Leitsatz
Ein Erlass von Nachzahlungszinsen aus Billigkeitsgründen ist auch bei einer durch das Finanzamt verschuldeten überlangen Bearbeitungsdauer regelmäßig ausgeschlossen.
Sachverhalt
Ein Ehepaar wurde für das Jahr 1999 mangels Abgabe einer Steuererklärung vom Finanzamt geschätzt. Gegen den Einkommensteuerbescheid legten die Eheleute Einspruch ein. Im August 2002 wurde dieses Einspruchsverfahren an die Rechtsbehelfsstelle abgegeben, im November 2002 reichten die Kläger zur Begründung des Einspruchs die Einkommensteuererklärung 1999 ein. Im Juni 2004 forderte das Finanzamt die Eheleute auf, einzelne Angaben in der Erklärung nachzuprüfen. Im Januar 2005 nahm der Steuerberater der Kläger hierzu Stellung. Im Februar 2005 erfolgte eine weitere Nachfrage seitens des Finanzamts, an diese wurde im 2006 erinnert. Mit Einspruchsentscheidung vom September 2007 gab das Finanzamt dem Einspruch nur teilweise statt, da ein Nachweis einzelner Position in der Einkommensteuererklärung nicht erfolgt war.

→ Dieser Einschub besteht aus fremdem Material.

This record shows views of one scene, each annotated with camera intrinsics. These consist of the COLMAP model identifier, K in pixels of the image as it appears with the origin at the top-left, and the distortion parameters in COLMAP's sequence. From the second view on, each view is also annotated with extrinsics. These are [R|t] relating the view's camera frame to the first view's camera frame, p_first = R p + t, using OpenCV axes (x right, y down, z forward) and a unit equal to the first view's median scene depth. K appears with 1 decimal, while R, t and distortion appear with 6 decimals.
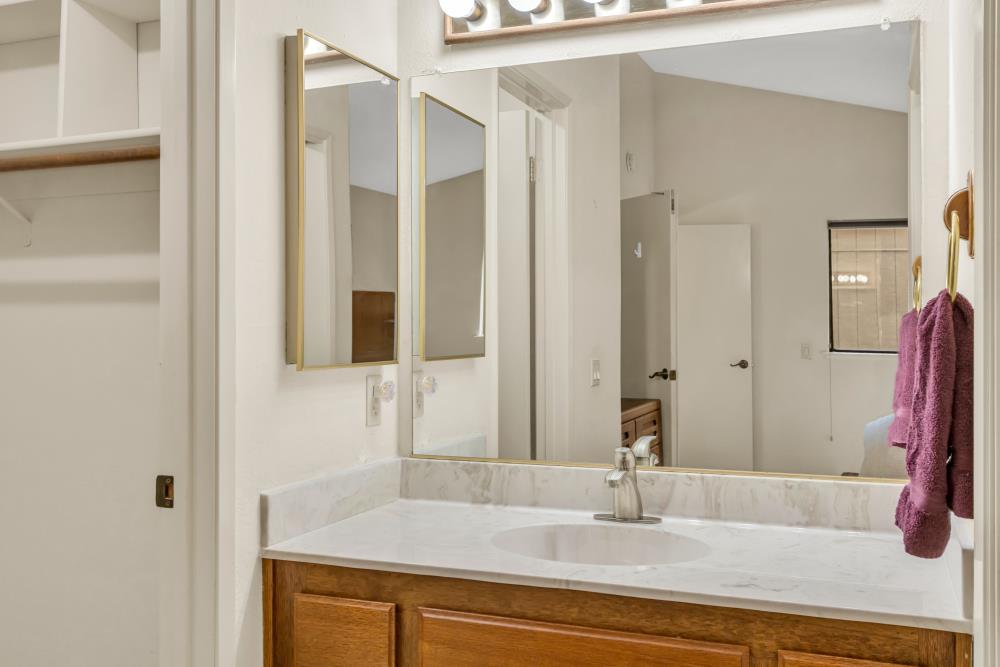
lens RADIAL K [[947.5, 0, 477.1], [0, 947.5, 325.2], [0, 0, 1]] dist [0.020285, -0.005248]
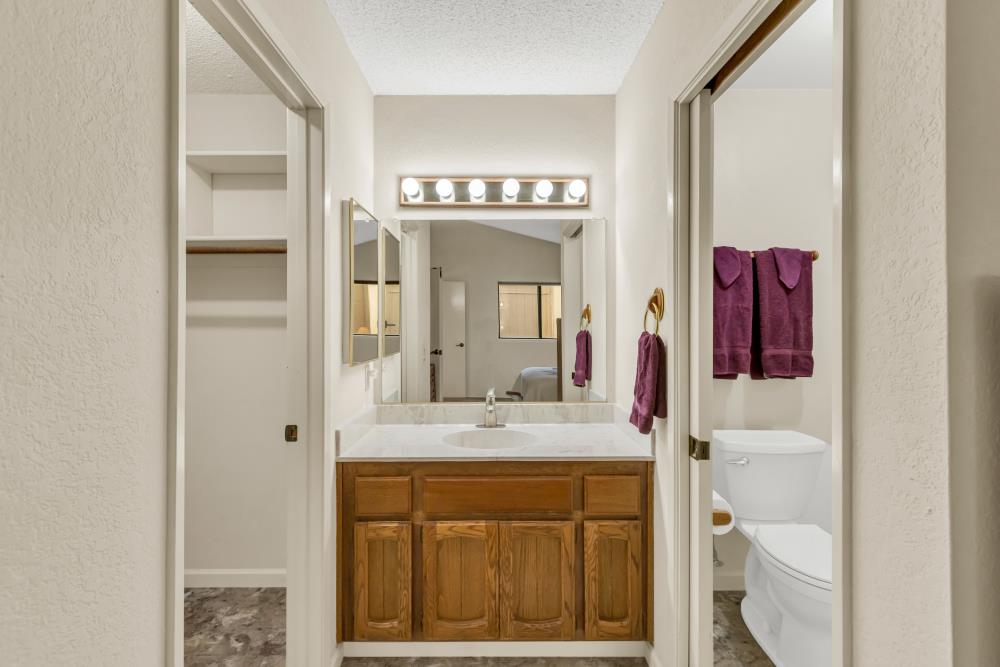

Das Finanzamt kam zu einer Einkommensteuernachzahlung 1999 in Höhe von rund 48.000 EUR und setzte Nachzahlungszinsen für 77 Monate fest. Die Eheleute beantragten den Erlass dieser Nachzahlungszinsen aus sachlichen Billigkeitsgründen. Das Finanzamt habe die unangemessen lange Verfahrensdauer zu vertreten. Zudem hätte das Finanzamt von einer Abbuchungsermächtigung Gebrauch machen können. Gegen die Ablehnung des Erlasses legten die Kläger Einspruch ein. Diesen wies das Finanzamt zurück. Hier sei die Verfahrensdauer teilweise auf das Verhalten der Kläger bzw. ihres steuerlichen Vertreters zurück zu führen. Nach der Rechtsprechung des BFH könne auch bei überlanger Verfahrensdauer ein Erlass abgelehnt werden, wenn der Steuerpflichtige einen Zinsvorteil erlangt habe. Auf ein Verschulden komme es nicht an.
Entscheidung
Das Finanzgericht wies die Klage auf Erlass der Zinsen ab. Ansprüche aus dem Steuerschuldverhältnis können erlassen werden, wenn ein Billigkeitsgrund vorliegt. Hier kämen nur sachliche Billigkeitsgründe in Betracht. Allerdings sei nach der Rechtsprechung des BFH eine überlange Verfahrensdauer nicht als sachlicher Billigkeitsgrund anzusehen. Die Vollverzinsung nach § 233a AO sei unabhängig von dem Verschulden einer der Beteiligten anzuwenden. Diese Bestimmung sei deswegen vom Gesetzgeber geschaffen worden, um die Liquiditätsvorteile, die sich aus einer verspäteten Steuerzahlung ergäben, auszugleichen. Diese Zinsen seien kein Sanktions- oder Druckmittel, sondern eine laufzeitunabhängige Gegenleistung für eine mögliche Kapitalnutzung
Hinweis
In der Entscheidung wird anschaulich die Rechtslage hinsichtlich eines Erlasses von Zinsen nach § 233a AO aus Billigkeitsgründen in den Fällen einer überlangen Verfahrensdauer dargestellt. Dabei steht diese Entscheidung in der Reihe verschiedener, aus der Sicht der Steuerpflichtigen regelmäßig sehr misslicher Entscheidungen. Regelmäßig soll nach der Rechtsprechung des BFH eine überlange Verfahrensdauer auch dann keinen Anspruch auf einen Erlass von Zinsen begründen, wenn diese Verzögerungen durch das Finanzamt zu vertreten sind . Begründet wird dies damit, dass es sich bei den Zinsen nach § 233a AO nicht um eine Sanktion handelt. Lediglich der Zinsvorteil, der durch die späte Zahlung erlangt wird oder werden könnte, soll ausgeglichen werden. Insofern kommt die Entscheidung des FG München nicht überraschend. Gleichwohl ist die Rechtsprechung des BFH nicht zweifelsfrei. Nach der wohl h.M. in der Literatur sind die Umstände des Einzelfalls sehr wohl zu berücksichtigen . Insbesondere soll ein Erlass dann geboten sein, wenn kein erkennbarer Grund für die überlange Bearbeitungsdauer gegeben ist. Das FG München hat gar nicht erst geprüft, ob ein solcher Sonderfall hier bestanden hat, sondern sogleich auf die BFH-Rechtsprechung abgestellt.
Die Entscheidung ist bestandskräftig. Die Revision wurde nicht zugelassen.